TRY IT: An exact transcription of all the records is required, minus the images.
(EXTRACTED ENTRIES begins)
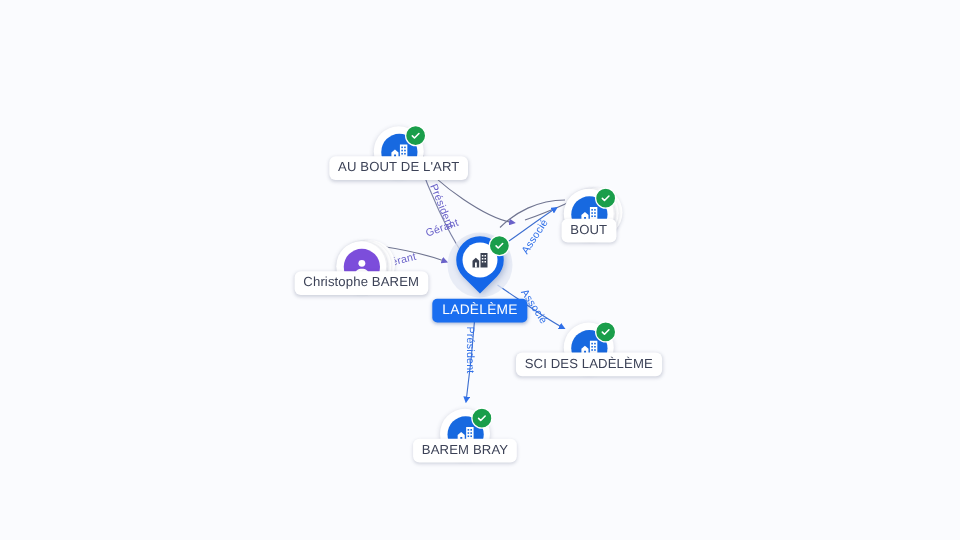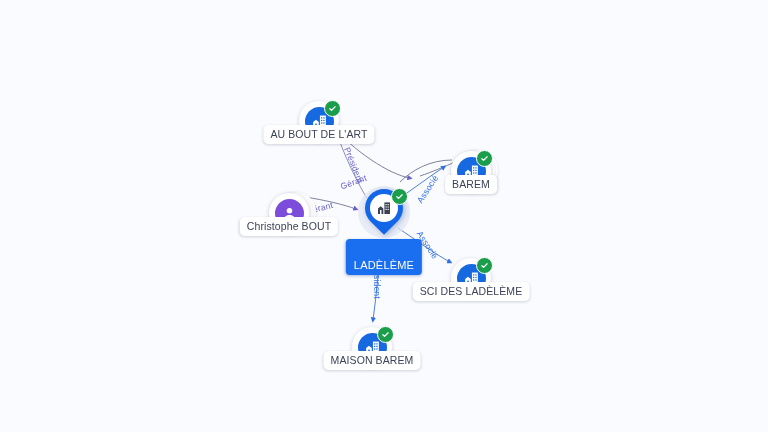"BAREM" div.label { text: BAREM -> BOUT }
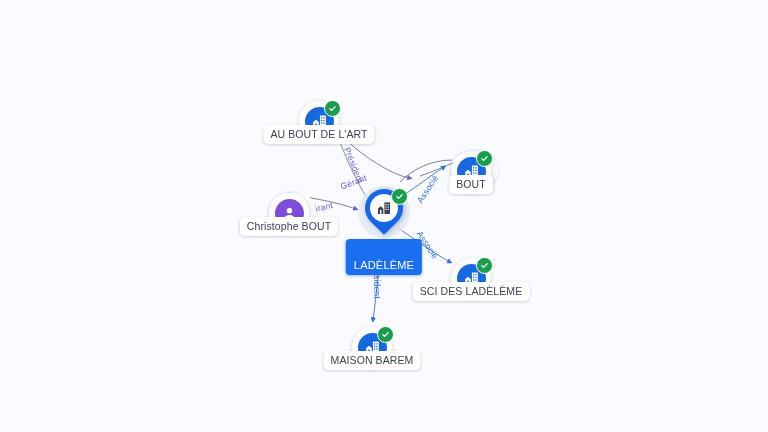"Christophe BOUT" div.label { text: BOUT -> BAREM }
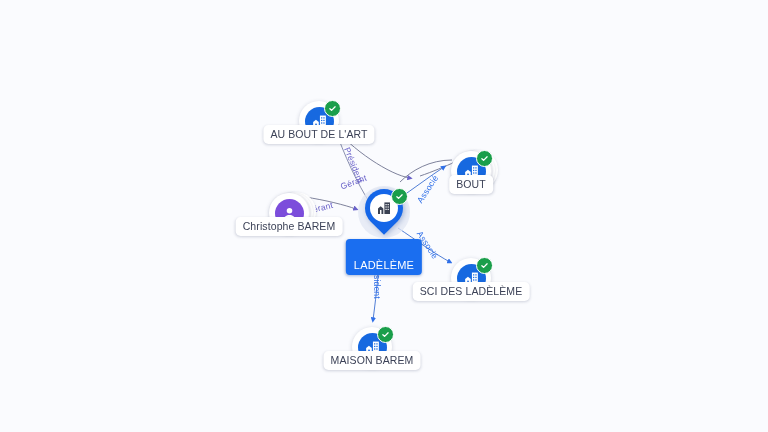"LADÈLÈME" .label-selected { padding: 20px 8px 4px -> 3px 8px 4px }
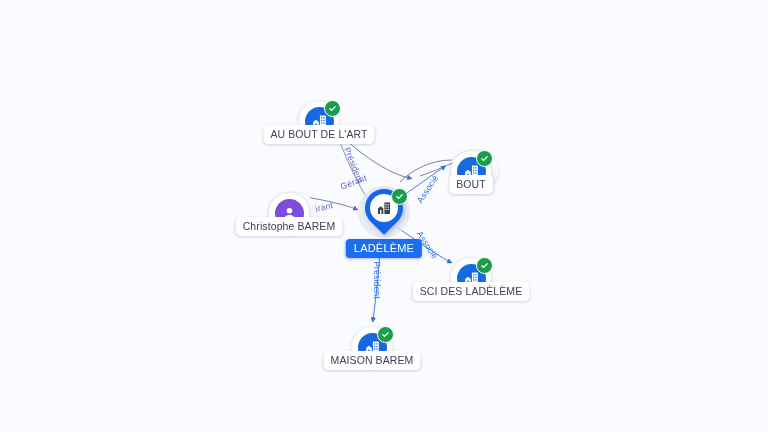"MAISON BAREM" div.label { text: MAISON BAREM -> BAREM BRAY }
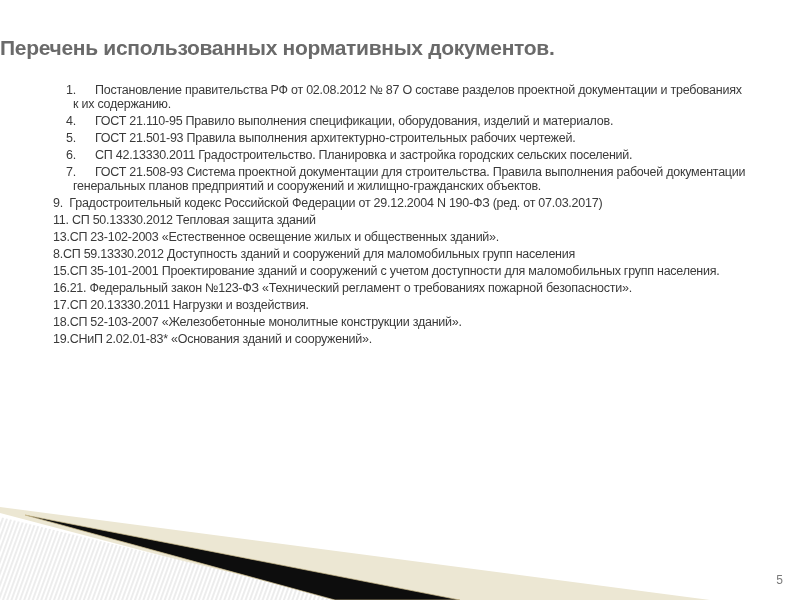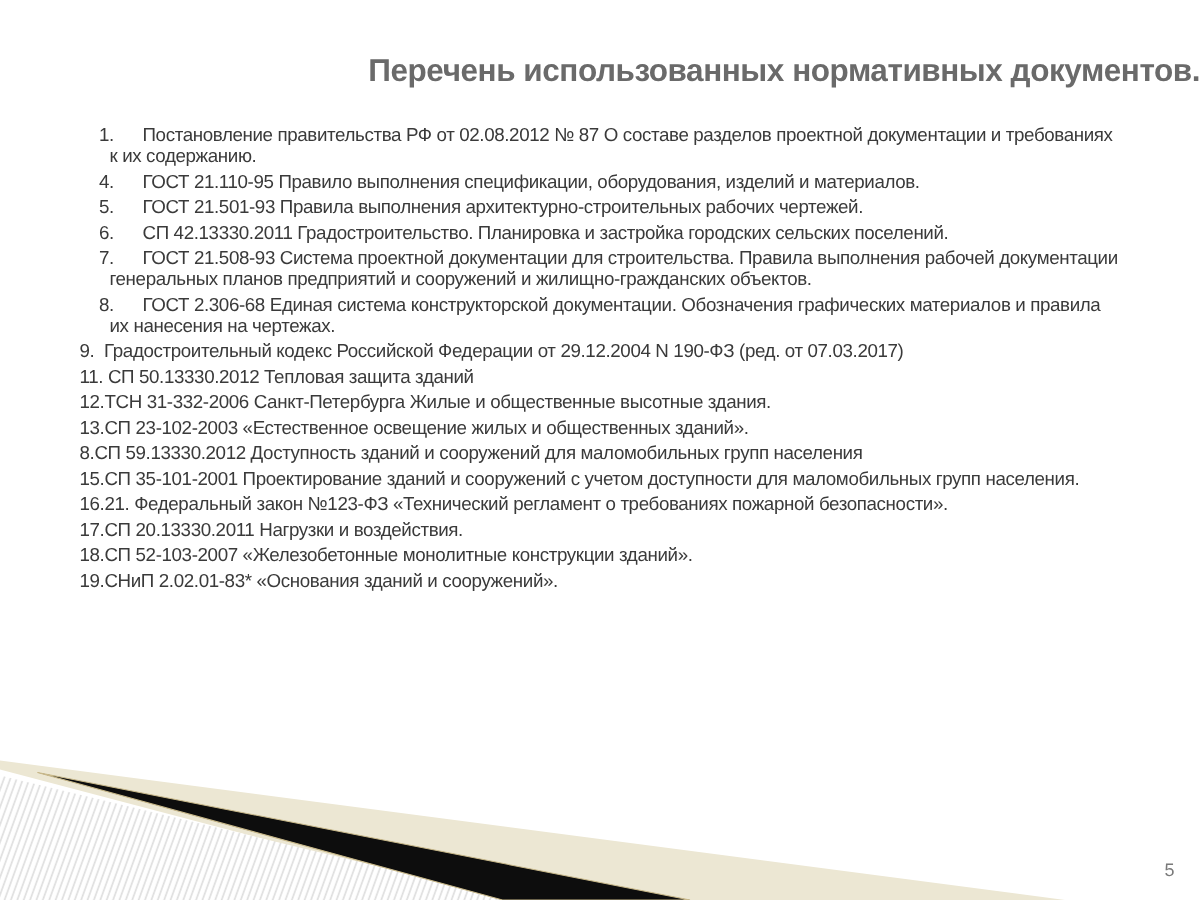"Перечень использованных нормативных" .title { text-align: right -> left }
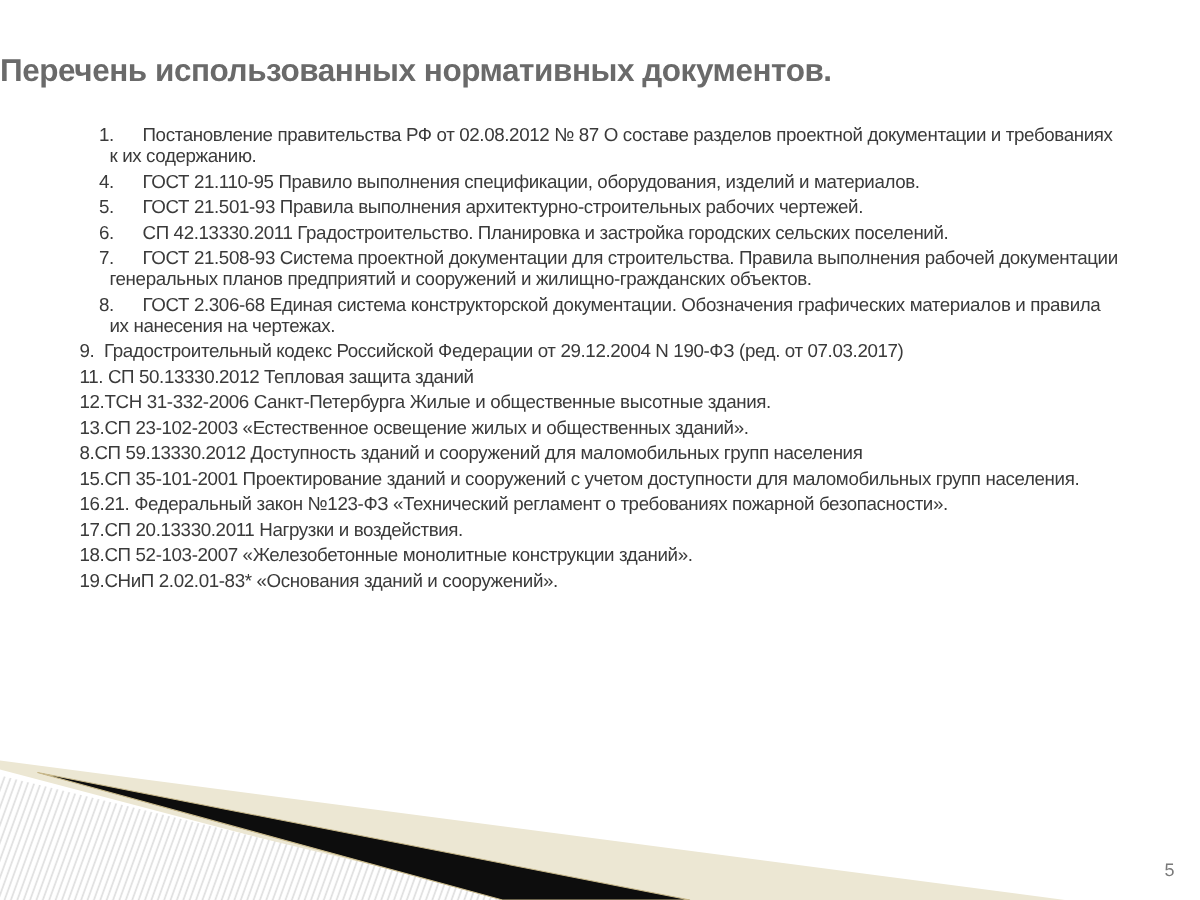"8. ГОСТ 2.306-68 Единая система" div.item { html: <div><span>8.</span><span>ГОСТ 2.306-68 Единая система конструкторской документации. Обозначения графических материалов и правила их нанесения на чертежах.</span></div> -> none }
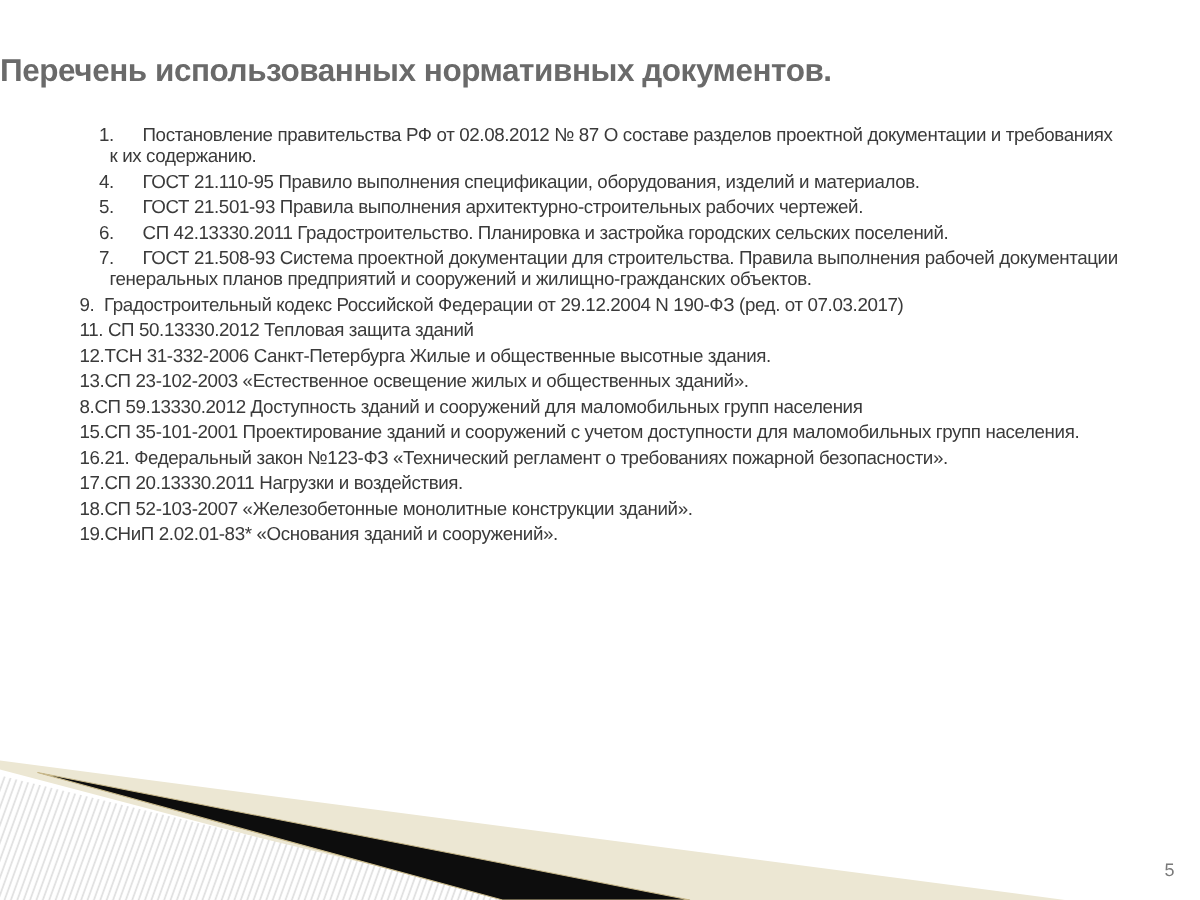"12.ТСН 31-332-2006 Санкт-Петербурга" div.item { html: <div><span></span><span>12.ТСН 31-332-2006 Санкт-Петербурга Жилые и общественные высотные здания.</span></div> -> none }
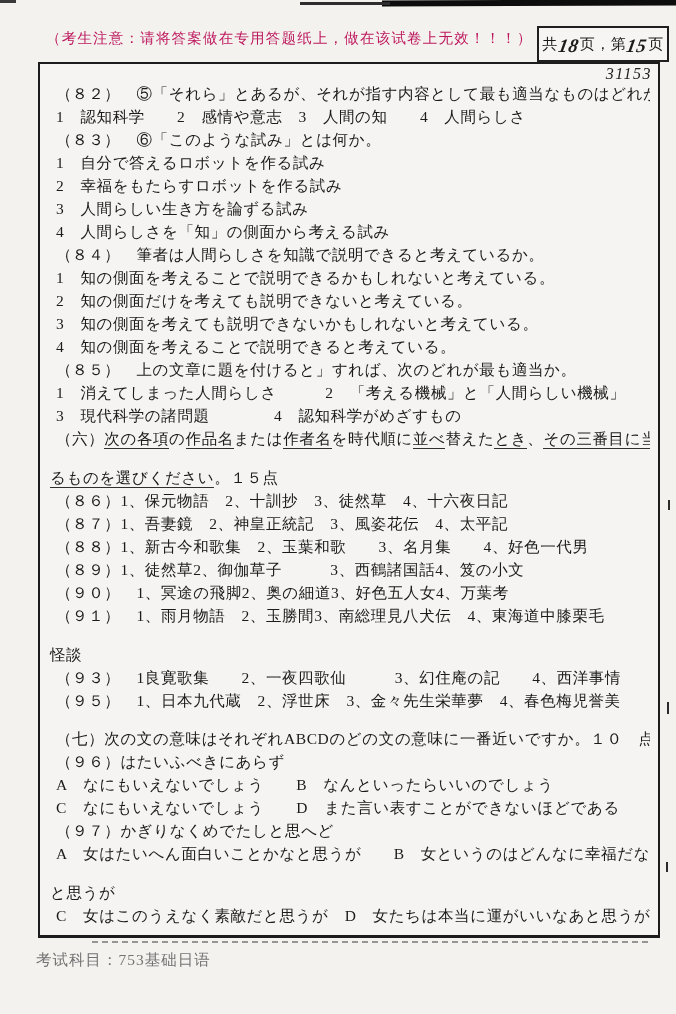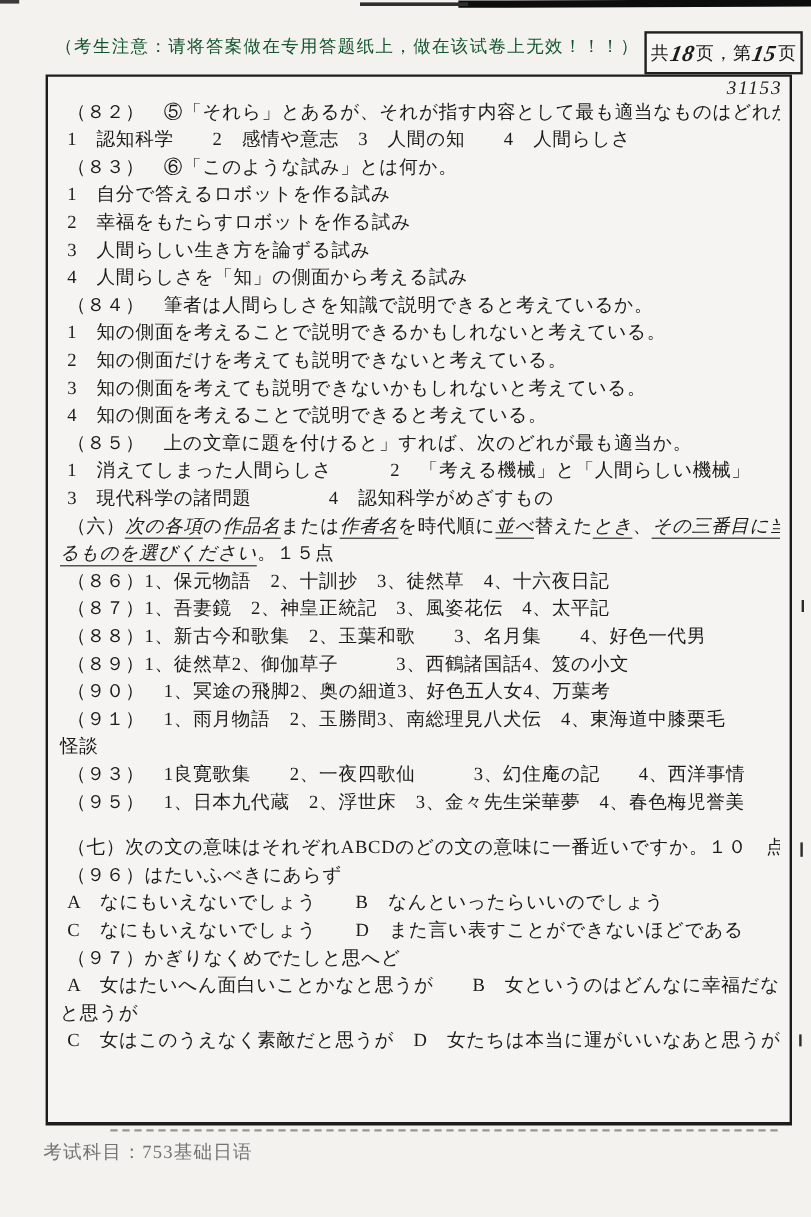"（考生注意：请将答案做在专用答题纸上，做在该试卷上无效！！！）" .notice { color: #14532d -> #be185d }
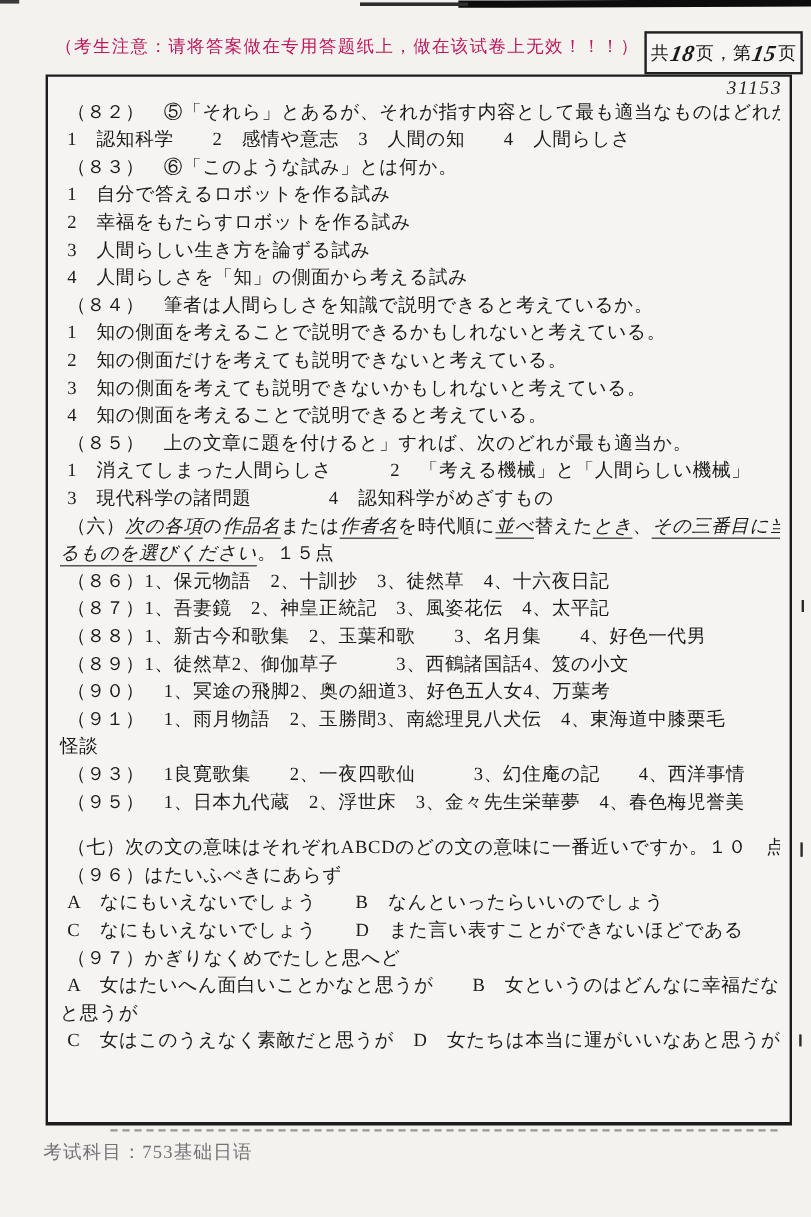"次の各項" .u { font-style: italic -> none }
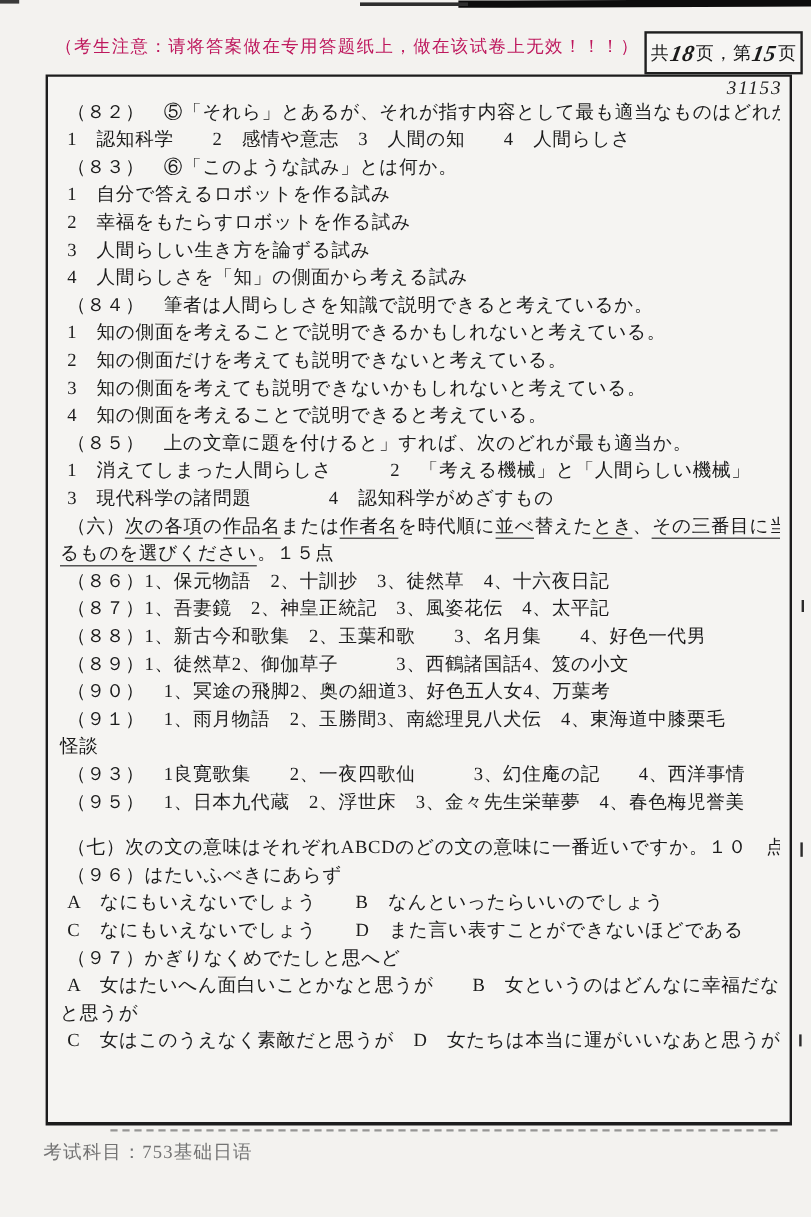"るものを選びください。１５点" .line.cont { margin-top: none -> 16px }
(EXTRACTED ENTRIES ends)
RESULT FOR THIS TASK:
"BAREM" div.label { text: BAREM -> BOUT }
"Christophe BOUT" div.label { text: BOUT -> BAREM }
"LADÈLÈME" .label-selected { padding: 20px 8px 4px -> 3px 8px 4px }
"MAISON BAREM" div.label { text: MAISON BAREM -> BAREM BRAY }
"Перечень использованных нормативных" .title { text-align: right -> left }
"8. ГОСТ 2.306-68 Единая система" div.item { html: <div><span>8.</span><span>ГОСТ 2.306-68 Единая система конструкторской документации. Обозначения графических материалов и правила их нанесения на чертежах.</span></div> -> none }
"12.ТСН 31-332-2006 Санкт-Петербурга" div.item { html: <div><span></span><span>12.ТСН 31-332-2006 Санкт-Петербурга Жилые и общественные высотные здания.</span></div> -> none }
"（考生注意：请将答案做在专用答题纸上，做在该试卷上无效！！！）" .notice { color: #14532d -> #be185d }
"次の各項" .u { font-style: italic -> none }
"るものを選びください。１５点" .line.cont { margin-top: none -> 16px }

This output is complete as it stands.